To clear up the voltage across the cell and distortion issue.. I have used my Audio Precision to test signal voltage distortion when passing through a Lightspeed style circuit. 2.5V of signal or lower is best in my measurements.
2: You said 25mA or less. Please less. 20mA, even though the datasheet says its okay, is really pushing it. If you can get 40 ohms on the LDR with only 10mA then dont push it any further. If you need lower than 40 ohms then I advocate parallel LDRs rather than pushing them harder.
I wanted to add that I used to run LDRs at higher voltages into the LED side. This works and sounds great. I have had 4 failures reported running them at 13V. I think lower voltage would have let them live longer but mainly minimum current needed to hit 40 ohms is your best bet for long LDR life. I will now be running them at lower voltages.

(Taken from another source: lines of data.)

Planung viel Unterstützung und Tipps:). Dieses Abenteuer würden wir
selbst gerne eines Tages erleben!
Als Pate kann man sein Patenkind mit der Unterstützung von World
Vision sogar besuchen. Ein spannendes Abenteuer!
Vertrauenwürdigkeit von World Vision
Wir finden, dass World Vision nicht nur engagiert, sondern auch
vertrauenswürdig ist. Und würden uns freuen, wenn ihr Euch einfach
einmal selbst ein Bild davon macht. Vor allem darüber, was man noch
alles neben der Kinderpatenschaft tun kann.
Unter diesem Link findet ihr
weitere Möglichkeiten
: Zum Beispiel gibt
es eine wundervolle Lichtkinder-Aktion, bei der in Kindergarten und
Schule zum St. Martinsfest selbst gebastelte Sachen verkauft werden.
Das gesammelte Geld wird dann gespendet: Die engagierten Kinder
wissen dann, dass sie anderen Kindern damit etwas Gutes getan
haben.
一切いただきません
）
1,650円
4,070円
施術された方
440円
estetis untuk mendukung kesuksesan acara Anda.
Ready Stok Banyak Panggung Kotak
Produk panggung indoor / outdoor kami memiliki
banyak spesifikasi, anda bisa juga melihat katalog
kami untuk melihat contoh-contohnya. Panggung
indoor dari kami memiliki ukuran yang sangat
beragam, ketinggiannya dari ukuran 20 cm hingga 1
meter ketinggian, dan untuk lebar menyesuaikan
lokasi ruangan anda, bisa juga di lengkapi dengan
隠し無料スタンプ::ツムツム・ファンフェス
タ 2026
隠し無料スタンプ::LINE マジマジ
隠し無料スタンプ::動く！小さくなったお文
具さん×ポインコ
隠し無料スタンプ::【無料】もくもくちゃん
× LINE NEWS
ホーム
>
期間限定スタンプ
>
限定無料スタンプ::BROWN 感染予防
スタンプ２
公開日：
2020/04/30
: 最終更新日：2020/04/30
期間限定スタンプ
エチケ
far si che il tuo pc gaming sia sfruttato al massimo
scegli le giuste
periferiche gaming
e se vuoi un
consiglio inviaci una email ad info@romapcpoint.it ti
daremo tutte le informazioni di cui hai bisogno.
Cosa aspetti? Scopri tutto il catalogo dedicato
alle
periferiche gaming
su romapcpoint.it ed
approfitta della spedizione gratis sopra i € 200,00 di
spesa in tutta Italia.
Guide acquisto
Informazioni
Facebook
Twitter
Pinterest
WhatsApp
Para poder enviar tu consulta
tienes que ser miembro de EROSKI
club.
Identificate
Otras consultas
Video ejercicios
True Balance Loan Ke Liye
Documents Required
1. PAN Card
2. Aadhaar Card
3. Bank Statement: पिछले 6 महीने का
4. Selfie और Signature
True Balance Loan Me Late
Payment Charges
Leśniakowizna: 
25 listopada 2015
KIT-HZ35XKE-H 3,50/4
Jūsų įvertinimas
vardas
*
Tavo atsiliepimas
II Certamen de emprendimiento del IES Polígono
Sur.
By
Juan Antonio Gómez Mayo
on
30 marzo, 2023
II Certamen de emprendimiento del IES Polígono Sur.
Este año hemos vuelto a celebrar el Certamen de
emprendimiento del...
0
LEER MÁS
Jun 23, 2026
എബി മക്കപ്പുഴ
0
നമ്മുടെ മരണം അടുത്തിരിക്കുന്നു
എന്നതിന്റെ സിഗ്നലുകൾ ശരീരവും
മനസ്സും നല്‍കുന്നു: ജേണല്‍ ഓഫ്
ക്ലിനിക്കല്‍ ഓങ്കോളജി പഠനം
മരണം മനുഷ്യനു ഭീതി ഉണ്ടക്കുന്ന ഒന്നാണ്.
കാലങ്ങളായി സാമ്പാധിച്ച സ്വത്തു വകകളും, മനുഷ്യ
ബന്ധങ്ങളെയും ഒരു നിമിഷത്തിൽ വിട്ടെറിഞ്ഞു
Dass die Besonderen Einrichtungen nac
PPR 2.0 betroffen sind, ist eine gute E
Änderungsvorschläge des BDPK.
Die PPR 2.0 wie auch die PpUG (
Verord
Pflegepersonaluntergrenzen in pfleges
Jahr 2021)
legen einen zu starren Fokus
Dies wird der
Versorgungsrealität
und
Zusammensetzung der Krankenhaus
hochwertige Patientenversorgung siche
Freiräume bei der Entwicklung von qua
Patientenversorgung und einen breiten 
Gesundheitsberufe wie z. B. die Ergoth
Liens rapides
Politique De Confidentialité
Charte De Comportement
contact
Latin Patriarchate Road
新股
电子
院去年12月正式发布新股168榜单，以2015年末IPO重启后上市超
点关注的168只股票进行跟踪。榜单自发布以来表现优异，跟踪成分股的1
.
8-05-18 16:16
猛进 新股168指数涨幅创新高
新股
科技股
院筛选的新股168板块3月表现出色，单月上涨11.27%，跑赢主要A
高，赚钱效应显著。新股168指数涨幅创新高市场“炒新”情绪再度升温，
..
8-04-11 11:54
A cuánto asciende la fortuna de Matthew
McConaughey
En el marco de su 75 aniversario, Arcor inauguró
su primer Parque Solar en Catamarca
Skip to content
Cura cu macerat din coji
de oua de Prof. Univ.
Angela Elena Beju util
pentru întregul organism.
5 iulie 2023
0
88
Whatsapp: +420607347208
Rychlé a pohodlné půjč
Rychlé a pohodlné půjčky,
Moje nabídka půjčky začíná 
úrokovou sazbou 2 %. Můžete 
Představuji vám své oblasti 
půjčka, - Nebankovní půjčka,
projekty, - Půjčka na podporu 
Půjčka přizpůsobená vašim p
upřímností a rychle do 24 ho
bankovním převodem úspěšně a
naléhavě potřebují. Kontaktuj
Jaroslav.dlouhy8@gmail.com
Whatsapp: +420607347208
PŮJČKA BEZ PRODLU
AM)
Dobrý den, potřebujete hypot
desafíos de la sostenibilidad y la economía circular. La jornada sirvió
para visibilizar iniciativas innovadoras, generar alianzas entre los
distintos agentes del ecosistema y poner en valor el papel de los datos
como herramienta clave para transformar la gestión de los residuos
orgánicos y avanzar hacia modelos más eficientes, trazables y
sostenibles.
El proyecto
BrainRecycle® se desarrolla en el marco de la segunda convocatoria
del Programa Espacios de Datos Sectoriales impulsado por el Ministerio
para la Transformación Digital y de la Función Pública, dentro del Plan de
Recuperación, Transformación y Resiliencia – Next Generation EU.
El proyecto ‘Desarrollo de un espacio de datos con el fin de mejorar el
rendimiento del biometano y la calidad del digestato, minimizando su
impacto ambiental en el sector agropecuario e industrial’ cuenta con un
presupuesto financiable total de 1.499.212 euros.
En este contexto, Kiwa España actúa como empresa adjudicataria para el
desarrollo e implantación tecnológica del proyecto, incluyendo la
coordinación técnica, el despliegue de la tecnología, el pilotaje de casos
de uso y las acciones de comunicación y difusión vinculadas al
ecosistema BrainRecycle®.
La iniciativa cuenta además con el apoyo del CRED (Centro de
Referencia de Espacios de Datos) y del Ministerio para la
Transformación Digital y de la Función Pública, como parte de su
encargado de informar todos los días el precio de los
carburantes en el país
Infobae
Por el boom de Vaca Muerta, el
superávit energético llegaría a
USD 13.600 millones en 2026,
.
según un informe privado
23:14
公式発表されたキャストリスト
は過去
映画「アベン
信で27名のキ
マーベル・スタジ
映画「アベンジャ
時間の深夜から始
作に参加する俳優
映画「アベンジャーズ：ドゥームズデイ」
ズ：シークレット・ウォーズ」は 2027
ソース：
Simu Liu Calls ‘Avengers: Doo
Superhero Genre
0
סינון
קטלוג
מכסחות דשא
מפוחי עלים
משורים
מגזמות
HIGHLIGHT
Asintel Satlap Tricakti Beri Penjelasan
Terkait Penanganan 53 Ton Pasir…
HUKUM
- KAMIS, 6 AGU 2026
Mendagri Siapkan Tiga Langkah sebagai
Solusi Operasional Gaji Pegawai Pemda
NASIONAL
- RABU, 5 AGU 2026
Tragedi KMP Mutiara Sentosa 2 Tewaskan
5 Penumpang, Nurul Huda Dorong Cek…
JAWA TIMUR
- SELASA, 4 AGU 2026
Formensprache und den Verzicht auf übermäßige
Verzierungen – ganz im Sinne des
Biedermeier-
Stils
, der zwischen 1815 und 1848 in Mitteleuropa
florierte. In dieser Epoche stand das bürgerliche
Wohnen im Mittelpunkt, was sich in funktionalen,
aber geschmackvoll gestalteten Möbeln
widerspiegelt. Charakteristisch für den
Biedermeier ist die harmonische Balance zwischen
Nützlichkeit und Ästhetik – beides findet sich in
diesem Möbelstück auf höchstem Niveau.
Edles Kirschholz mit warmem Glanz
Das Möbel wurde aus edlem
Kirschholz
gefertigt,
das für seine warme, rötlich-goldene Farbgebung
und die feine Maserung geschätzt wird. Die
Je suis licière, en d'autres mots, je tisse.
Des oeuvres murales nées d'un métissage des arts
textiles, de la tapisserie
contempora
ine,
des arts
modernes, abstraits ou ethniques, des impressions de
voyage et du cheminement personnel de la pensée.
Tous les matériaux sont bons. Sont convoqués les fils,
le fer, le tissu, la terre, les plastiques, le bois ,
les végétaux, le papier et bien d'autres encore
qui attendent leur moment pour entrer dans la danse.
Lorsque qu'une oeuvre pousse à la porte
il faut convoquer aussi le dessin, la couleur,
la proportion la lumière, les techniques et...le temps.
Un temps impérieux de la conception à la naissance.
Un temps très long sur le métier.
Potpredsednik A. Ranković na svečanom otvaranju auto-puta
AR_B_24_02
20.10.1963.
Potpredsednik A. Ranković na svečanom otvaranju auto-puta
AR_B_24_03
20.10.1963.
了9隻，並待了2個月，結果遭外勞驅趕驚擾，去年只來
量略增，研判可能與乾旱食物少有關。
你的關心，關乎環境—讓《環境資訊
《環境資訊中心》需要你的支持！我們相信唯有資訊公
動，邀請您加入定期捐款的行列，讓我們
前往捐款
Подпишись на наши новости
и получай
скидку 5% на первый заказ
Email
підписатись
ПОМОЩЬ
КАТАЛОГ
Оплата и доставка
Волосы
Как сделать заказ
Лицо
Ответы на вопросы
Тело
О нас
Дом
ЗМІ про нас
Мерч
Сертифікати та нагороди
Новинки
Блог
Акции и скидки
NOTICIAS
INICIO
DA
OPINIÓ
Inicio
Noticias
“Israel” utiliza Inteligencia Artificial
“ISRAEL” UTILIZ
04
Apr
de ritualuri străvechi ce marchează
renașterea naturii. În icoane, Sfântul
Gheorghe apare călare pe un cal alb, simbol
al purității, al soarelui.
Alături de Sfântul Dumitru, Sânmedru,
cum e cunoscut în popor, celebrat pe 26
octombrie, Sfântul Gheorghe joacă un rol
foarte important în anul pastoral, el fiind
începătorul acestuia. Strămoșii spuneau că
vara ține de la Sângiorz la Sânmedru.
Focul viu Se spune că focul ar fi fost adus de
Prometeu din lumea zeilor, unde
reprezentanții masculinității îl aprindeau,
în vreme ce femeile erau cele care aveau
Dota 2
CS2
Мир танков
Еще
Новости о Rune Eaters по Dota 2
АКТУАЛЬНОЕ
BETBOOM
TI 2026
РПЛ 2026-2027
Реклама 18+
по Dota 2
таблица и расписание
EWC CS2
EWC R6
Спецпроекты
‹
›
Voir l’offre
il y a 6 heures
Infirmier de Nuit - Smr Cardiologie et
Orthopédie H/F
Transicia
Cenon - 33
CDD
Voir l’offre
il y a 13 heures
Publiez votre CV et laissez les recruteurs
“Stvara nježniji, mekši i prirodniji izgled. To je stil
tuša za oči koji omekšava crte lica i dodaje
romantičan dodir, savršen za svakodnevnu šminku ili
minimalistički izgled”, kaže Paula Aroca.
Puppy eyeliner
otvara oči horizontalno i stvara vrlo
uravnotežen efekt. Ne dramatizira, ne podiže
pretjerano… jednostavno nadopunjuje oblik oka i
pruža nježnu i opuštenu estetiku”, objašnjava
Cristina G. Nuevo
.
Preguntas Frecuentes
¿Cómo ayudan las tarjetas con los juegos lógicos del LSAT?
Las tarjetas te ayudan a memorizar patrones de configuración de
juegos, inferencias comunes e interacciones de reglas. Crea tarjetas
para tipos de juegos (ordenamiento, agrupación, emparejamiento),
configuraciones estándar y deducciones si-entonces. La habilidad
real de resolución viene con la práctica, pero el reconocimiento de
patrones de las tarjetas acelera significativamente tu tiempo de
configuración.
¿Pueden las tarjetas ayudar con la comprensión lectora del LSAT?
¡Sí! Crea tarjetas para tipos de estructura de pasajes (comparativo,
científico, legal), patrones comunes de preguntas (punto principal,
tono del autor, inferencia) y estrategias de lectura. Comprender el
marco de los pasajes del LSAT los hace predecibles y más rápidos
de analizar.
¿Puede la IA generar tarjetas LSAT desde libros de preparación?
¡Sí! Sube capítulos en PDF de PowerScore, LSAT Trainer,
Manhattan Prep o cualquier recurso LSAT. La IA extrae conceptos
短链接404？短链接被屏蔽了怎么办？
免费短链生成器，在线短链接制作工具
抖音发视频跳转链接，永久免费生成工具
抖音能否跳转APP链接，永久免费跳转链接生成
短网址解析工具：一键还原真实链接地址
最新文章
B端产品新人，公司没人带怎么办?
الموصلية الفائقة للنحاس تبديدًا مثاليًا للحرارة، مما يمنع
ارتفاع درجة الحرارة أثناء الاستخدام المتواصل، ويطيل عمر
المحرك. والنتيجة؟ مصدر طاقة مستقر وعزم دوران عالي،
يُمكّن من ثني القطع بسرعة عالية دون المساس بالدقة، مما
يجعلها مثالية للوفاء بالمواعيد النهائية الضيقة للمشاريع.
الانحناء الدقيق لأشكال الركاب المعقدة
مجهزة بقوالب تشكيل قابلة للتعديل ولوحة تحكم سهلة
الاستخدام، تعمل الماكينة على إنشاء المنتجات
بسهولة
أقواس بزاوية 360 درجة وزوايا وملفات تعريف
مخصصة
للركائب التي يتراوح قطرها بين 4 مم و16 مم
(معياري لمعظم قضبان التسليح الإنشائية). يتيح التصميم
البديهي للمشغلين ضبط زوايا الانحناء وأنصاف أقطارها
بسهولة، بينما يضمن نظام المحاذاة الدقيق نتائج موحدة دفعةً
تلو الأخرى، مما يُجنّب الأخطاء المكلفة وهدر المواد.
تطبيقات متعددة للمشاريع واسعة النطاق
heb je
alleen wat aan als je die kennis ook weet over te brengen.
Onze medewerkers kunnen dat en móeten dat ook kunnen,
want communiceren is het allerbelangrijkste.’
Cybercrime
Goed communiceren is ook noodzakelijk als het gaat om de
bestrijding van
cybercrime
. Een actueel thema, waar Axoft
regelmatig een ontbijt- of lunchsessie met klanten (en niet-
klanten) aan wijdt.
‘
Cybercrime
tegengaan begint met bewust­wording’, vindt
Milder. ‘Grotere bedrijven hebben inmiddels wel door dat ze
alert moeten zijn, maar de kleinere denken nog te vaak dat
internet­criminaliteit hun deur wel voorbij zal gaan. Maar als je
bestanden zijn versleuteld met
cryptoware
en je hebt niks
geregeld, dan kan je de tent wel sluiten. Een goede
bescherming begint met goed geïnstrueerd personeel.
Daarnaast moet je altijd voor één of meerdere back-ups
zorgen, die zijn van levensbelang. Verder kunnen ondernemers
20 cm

I am really really done matching LDRs. I detest the drudgery of it but it had been fun in the past. Not any longer. If a guy wants to build a Lightspeed he has to spend big bucks to buy at least 20 LDRs that then he only uses 4 of. If two years down the road one LDR bites the dust then he has to match again and good luck finding one that matches the other 3. Probably better off matching for a new 4 LDRs. Lets say this guy sells preamps with LDRs inside. Man can you imagine being the customer when "this guy" says "I'm not matching LDRs anymore.?" I can. Not fun for either party.
I am really becoming a fan of shunt attenuators with an LDR as series and discrete resistors as shunt. Now you match inexpensive resistors, or just buy 1% and dont match. Make a switched attenuator and stick a LDR in there as shunt. No more matching. Put the LDR at about 6k and go to the switched attenuator calculator site and get your shunt resistances. Let me be the first to say it sounds great and the distortion is .01% max to much lower depending on volume setting and input voltage.
I have compared this with a Lightspeed, a Lighter Note and basically with itself. By "with itself" I mean that I removed the LDRs and replaced them with the same value Caddocks. The LDR of course smokes it. The Caddock was lifeless. The Lightspeed and Lighter Note both sounded great and the new circuit I was trying, the shunt attenuator, held its own with them.
I advocate this method for a few reasons. We still get he LDR sound and yet we can now have perfect channel balance. In fact we can get such great perfection in matching resistors for shunt and then we can easily get 1% on our LDRs and hopefully better depending on the stability of your power supply and the batch of LDRs you are dealing with that we can begin to use LDR attenuators in balanced circuits and still reap some of the rewards of balanced operation. We can realistically hope for a 40db drop in common mode noise. If we could get ourselves better matching of LDRs (you match them by just dialing them in so you have a lot of control) then we could get better noise rejection but even if we got 20dB of noise rejection it would be beneficial and now we can use LDRs in balanced lines.
If we had used hand matched LDRs in balanced lines and varied their value like in the Lightspeed, man there would be almost no common mode noise rejection at all. It would still work and sound wonderful, but the noise would be there for sure.
Well, I only meant to respond to your note about 2.5V for the power supply but I really got a bit carried away.